The nine NMR and crystal structures show that β-sheet curvature can be accurately programmed with the principles we have identified. The designed proteins exhibit a rich combination of structural features: curved β-sheets with β-bulges and register shifts, loops of variable length, helices, disulfide bonds, β-sheet interfaces and cavities. Stability can be increased using disulfide bonds and homodimer interfaces without interfering with the accessibility of potential binding pockets, allowing substitution of large hydrophobics to smaller or polar residues to line solvent-exposed clefts and buried cavities.
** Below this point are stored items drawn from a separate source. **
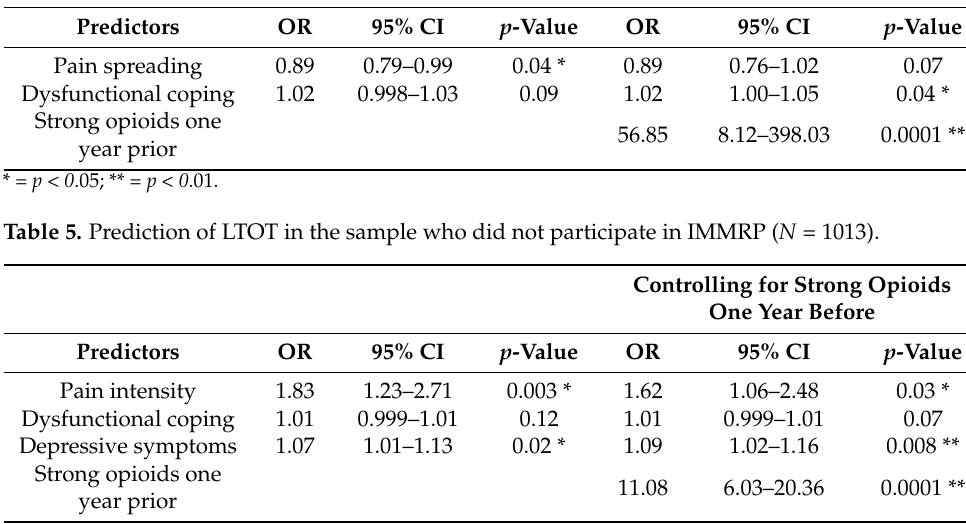
Controlling for Strong Opioids One Year Before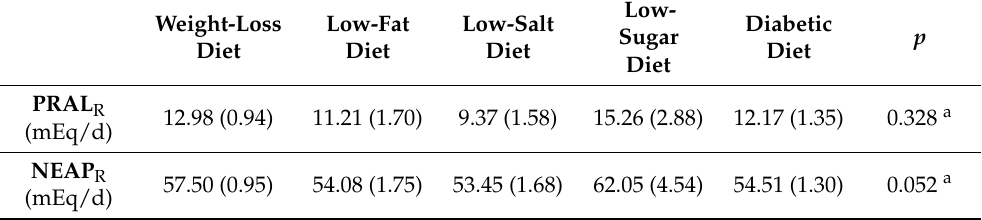
Table 2 legend: a = based on regression analyses followed by adjusted Wald tests. Multivariate linear regression was used to estimate DAL scores of special diets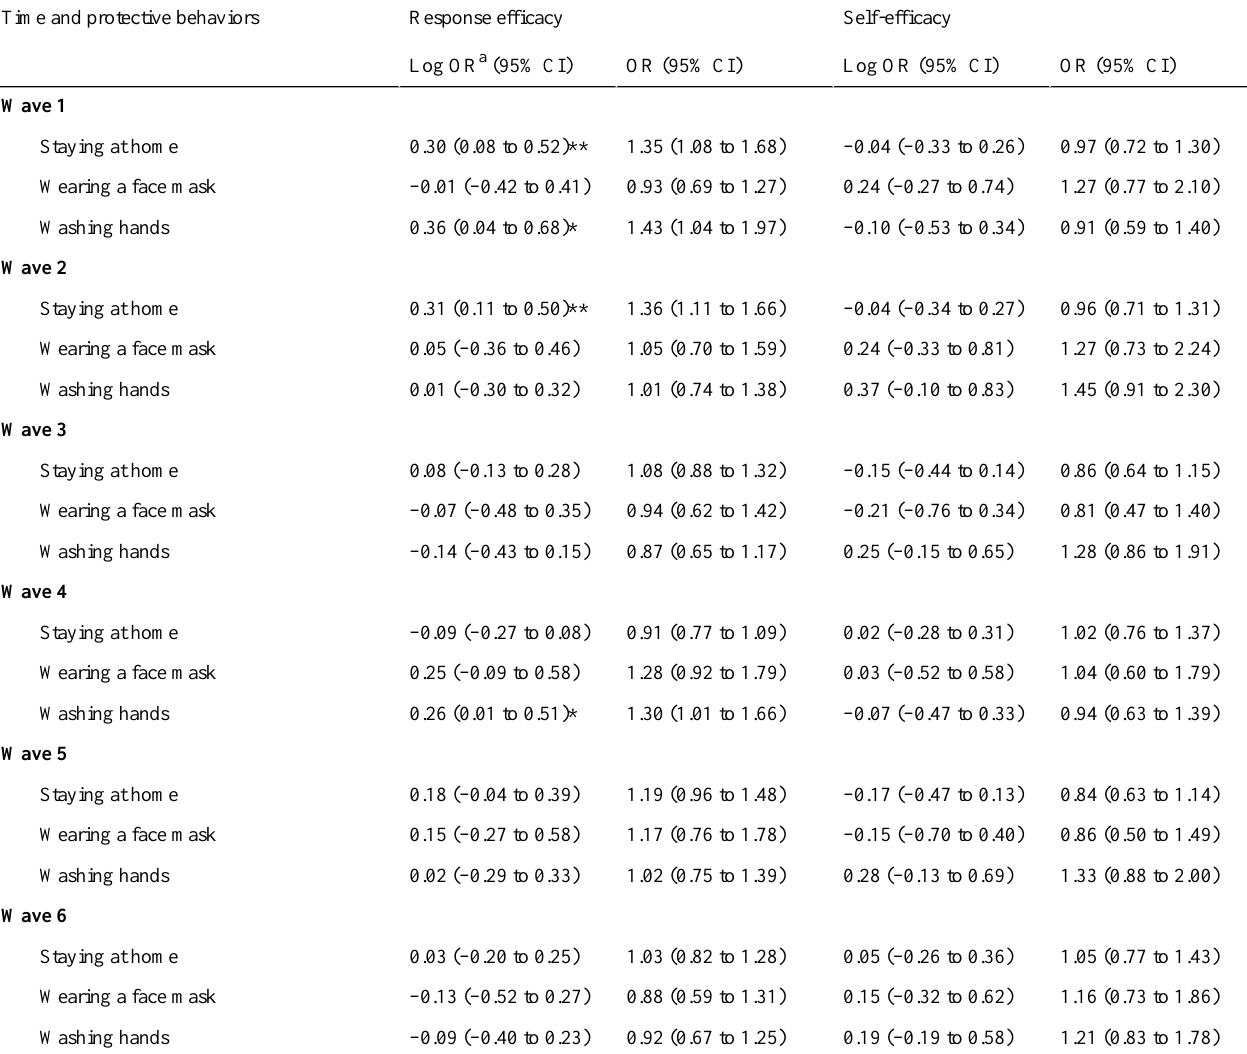
Table 5. The effects of response efficacy and self-efficacy on engagement in protective behaviors across time.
Computational methods have been used to design enzyme catalysts by defining an ideal active site (“theozyme”) and then searching for placements of the theozyme in native protein scaffolds. This approach has yielded catalysts for a number of chemical reactions, including reactions not catalyzed by naturally occurring enzymes, but the activities are quite low. This likely result from two shortcomings in the design strategy: the detailed theozyme geometry cannot be perfectly realized in any pre-existing scaffold, and the sequence changes introduced in the design process can produce unpredictable changes in structure (6, 7). Our de novo design framework should make it possible to overcome both limitations by custom designing backbones for the reaction of interest.

One Sentence Summary.

Programming curvature into designed β-sheets gives routes to design solvent-accessible pockets.